▶ [Study text]:
::::::

Campus Reform | Princeton prof: American exceptionalism 'allows us to contain our ugliness'

Princeton prof: American exceptionalism 'allows us to contain our ugliness'

Eddie Glaude, chair of Princeton University’s African American Studies department, denounced the notion of American exceptionalism while speaking on Detroit Today with Stephen Henderson.

He also discussed how White people could be set “free from being White.”

Professor Eddie Glaude, chair of Princeton University’s African American Studies Department, denounced the notion of American exceptionalism while speaking on Detroit Today with host Stephen Henderson.

At the outset of the interview, Henderson played a 2019 clip of Glaude explaining that America must set White people “free from being White.”

“Walking away from being White — what would that look like?” asked Henderson after playing the clip. Using the example of a Southerner who trained his mind to avoid racism, Glaude described such an action as an “ongoing work of interrogating the way in which Whiteness comes to us as natural as language."

::::::

▶ [Data for review]:
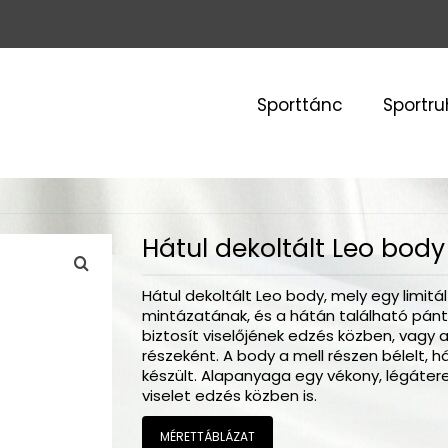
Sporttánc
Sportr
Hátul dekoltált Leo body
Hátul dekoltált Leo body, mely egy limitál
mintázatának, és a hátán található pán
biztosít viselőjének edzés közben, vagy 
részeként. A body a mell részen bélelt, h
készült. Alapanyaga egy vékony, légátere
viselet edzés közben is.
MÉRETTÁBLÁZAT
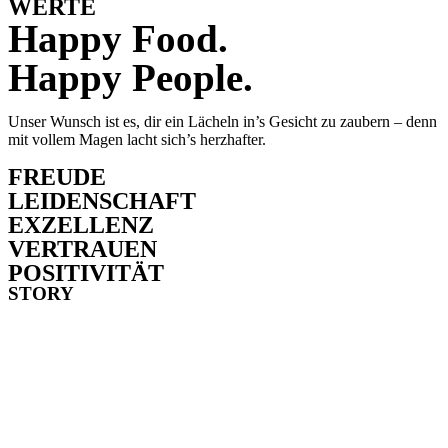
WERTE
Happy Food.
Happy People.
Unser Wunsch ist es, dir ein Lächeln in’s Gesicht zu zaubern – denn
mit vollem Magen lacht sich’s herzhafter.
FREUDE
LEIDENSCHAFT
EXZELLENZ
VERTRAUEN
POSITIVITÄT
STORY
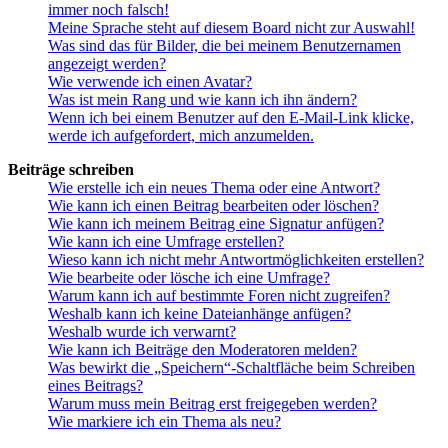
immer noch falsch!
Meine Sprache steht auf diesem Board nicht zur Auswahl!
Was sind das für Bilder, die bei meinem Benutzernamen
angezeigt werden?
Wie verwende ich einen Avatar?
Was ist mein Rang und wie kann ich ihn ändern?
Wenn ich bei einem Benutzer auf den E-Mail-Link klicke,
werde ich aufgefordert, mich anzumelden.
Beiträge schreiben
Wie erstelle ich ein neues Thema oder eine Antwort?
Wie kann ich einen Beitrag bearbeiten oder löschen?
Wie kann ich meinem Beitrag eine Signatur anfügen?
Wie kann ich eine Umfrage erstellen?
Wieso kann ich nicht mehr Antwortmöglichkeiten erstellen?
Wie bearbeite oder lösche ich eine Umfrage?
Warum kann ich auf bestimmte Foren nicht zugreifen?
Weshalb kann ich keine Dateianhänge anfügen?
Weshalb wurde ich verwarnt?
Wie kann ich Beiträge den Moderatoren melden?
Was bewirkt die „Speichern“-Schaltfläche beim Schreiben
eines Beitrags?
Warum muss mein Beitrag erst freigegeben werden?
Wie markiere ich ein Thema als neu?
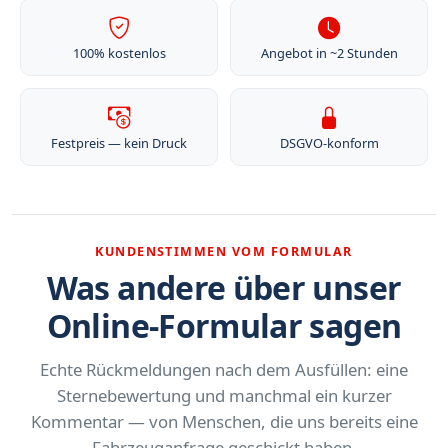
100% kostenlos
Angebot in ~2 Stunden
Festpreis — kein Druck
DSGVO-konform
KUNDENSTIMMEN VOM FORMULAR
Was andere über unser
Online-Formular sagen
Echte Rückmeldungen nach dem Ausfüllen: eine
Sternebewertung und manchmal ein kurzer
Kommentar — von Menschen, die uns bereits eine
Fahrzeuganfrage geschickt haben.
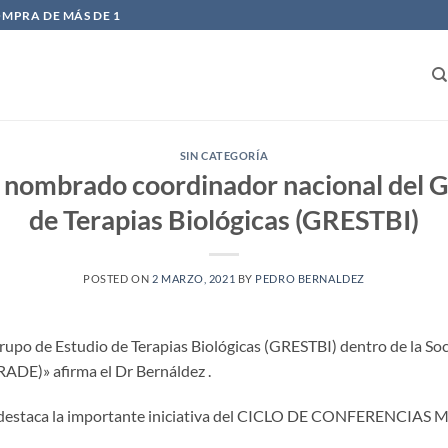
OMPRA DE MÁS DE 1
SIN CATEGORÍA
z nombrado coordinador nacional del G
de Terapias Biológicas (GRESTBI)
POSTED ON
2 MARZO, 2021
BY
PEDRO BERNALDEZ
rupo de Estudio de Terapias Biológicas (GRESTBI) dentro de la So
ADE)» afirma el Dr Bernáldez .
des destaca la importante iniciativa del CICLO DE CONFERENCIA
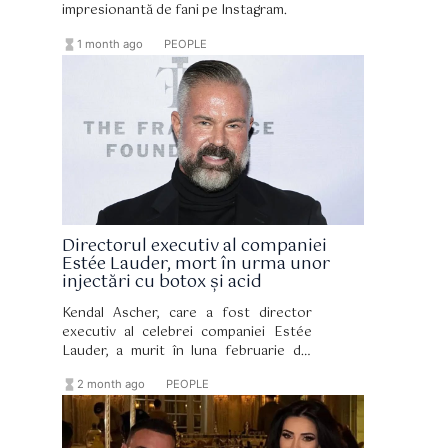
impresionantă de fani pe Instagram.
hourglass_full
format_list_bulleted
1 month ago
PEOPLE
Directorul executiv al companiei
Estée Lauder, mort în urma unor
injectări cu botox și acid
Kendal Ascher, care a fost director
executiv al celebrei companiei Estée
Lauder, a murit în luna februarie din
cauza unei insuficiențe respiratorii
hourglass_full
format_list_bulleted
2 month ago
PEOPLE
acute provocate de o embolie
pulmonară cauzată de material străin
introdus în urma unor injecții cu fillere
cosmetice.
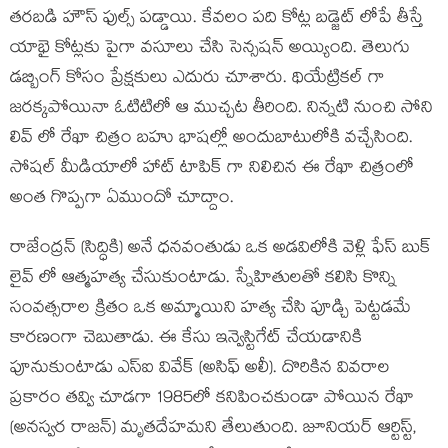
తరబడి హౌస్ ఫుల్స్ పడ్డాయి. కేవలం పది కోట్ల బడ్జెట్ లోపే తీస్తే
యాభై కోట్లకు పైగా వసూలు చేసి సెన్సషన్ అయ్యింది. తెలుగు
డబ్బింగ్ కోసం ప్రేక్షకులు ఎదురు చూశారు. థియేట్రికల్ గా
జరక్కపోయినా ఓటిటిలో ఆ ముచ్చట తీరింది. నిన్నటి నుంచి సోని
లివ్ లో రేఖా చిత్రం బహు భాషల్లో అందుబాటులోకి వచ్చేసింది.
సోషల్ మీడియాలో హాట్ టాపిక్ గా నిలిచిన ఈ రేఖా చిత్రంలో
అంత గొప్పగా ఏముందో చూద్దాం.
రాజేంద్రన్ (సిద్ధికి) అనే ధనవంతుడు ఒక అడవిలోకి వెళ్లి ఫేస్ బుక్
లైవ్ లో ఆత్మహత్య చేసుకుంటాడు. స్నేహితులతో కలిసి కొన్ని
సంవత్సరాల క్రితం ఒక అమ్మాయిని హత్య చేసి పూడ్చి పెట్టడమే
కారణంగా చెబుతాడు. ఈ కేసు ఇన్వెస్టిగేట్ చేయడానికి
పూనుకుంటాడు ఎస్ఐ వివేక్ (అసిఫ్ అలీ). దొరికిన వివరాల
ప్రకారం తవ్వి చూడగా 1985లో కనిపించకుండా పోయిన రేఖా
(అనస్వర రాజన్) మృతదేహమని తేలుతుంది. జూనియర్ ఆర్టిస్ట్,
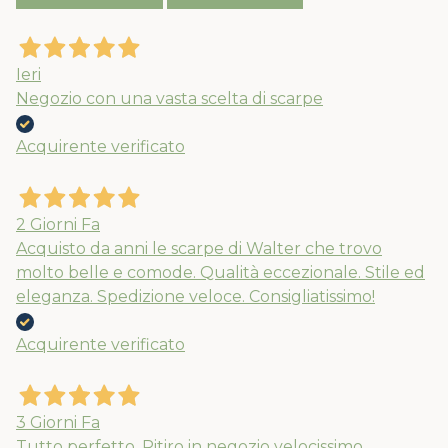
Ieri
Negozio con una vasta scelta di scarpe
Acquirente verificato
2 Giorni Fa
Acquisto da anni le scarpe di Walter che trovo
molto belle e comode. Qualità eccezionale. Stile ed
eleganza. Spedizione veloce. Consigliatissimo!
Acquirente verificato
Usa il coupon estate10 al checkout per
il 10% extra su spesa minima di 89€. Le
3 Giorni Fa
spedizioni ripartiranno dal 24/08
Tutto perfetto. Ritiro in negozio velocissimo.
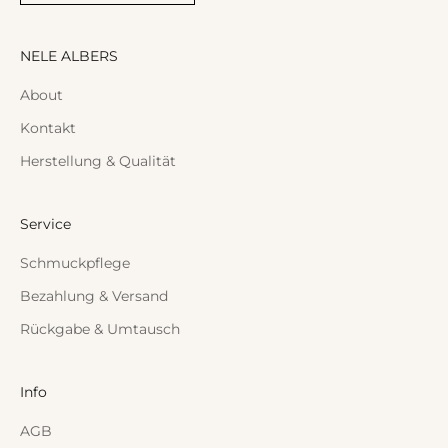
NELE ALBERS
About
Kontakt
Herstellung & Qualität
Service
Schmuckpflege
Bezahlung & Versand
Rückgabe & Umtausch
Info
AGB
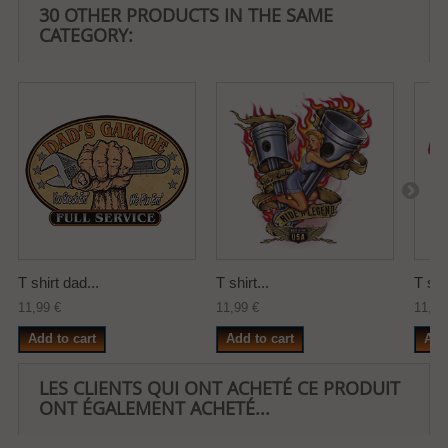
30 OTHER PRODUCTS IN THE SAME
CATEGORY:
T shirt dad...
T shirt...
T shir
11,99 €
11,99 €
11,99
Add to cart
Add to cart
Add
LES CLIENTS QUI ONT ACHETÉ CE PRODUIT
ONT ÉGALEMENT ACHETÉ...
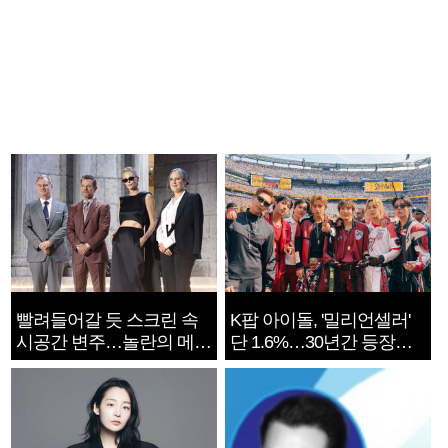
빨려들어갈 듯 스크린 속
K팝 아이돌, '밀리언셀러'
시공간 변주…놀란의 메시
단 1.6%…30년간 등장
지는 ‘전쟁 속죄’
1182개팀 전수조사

::::::

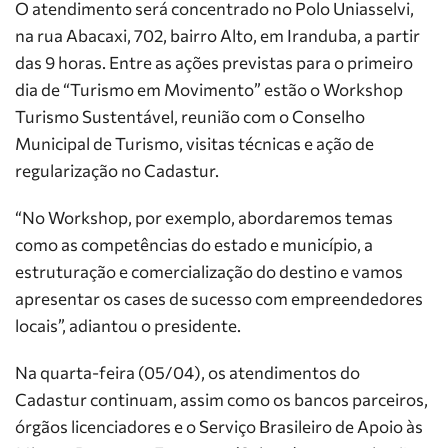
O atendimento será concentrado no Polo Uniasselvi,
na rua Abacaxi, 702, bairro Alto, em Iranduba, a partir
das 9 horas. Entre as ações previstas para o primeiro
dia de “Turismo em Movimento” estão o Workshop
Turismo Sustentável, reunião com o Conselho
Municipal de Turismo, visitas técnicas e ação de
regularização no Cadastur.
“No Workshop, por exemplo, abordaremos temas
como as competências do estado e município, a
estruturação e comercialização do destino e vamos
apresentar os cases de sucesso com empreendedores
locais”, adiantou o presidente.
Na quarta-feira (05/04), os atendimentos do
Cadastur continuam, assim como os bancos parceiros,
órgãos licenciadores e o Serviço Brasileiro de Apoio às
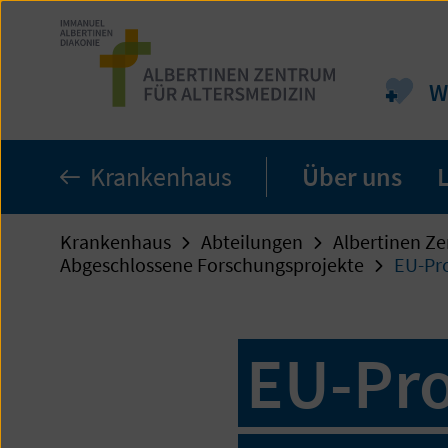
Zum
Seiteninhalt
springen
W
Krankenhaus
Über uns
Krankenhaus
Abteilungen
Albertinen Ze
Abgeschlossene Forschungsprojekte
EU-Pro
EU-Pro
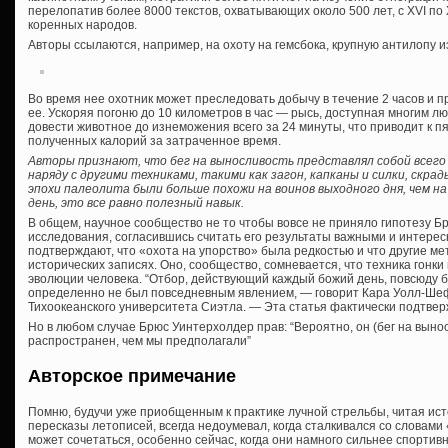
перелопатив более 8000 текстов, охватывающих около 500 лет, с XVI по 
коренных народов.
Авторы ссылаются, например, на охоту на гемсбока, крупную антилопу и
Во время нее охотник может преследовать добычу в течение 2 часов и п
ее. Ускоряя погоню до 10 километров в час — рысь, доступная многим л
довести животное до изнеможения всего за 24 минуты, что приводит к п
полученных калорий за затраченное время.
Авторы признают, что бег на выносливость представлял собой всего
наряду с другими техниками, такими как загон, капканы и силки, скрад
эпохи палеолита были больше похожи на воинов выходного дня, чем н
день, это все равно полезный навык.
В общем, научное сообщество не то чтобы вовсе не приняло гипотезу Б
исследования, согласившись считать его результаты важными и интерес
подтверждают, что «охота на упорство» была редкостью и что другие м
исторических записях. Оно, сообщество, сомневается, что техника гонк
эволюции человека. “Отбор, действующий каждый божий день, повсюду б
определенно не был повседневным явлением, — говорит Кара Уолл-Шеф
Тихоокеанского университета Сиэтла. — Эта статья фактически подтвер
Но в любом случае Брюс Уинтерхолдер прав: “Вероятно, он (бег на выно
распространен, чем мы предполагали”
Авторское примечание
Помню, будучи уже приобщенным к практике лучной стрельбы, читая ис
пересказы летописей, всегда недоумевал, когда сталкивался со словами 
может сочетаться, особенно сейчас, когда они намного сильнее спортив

::::::

▶ [Task list]:
**a.** Answer these questions from the article on Eddie Glaude's radio interview:
(i) What position does Glaude hold at Princeton University?
(ii) On which program and with which host did he speak?
(iii) From what year was the clip that the host played at the start of the interview?
**b.** Based on the article on Eddie Glaude's radio interview, are these statements true? Answer each with yes or no, and quote the words from the article that settle it.
(i) Glaude spoke in favor of American exceptionalism.
(ii) The clip played at the start of the interview dated from 2019.
(iii) Glaude's example involved a Southerner.
**c.** Carry on the article about Eddie Glaude's radio interview from the point where it stops.

▶ [Responses to the tasks]:
**a.**
(i) He is chair of Princeton University's African American Studies department.
(ii) He spoke on Detroit Today with host Stephen Henderson.
(iii) The clip was from 2019.

**b.**
(i) No: "denounced the notion of American exceptionalism"
(ii) Yes: "Henderson played a 2019 clip of Glaude"
(iii) Yes: "Using the example of a Southerner who trained his mind to avoid racism"

**c.**
“For many White people, there is no real awareness of the advantage of the privilege that they have,” Henderson responded. “Despite the overwhelming evidence that their lives are valued more than others… they don’t really see those things.”

“That’s a generous read… It’s a kind of willful ignorance,” remarked Glaude. “What some philosophers call ‘epistemic ignorance’ … Part of our work is to bear witness, is to press the case, is to relentlessly attack this willful ignorance.”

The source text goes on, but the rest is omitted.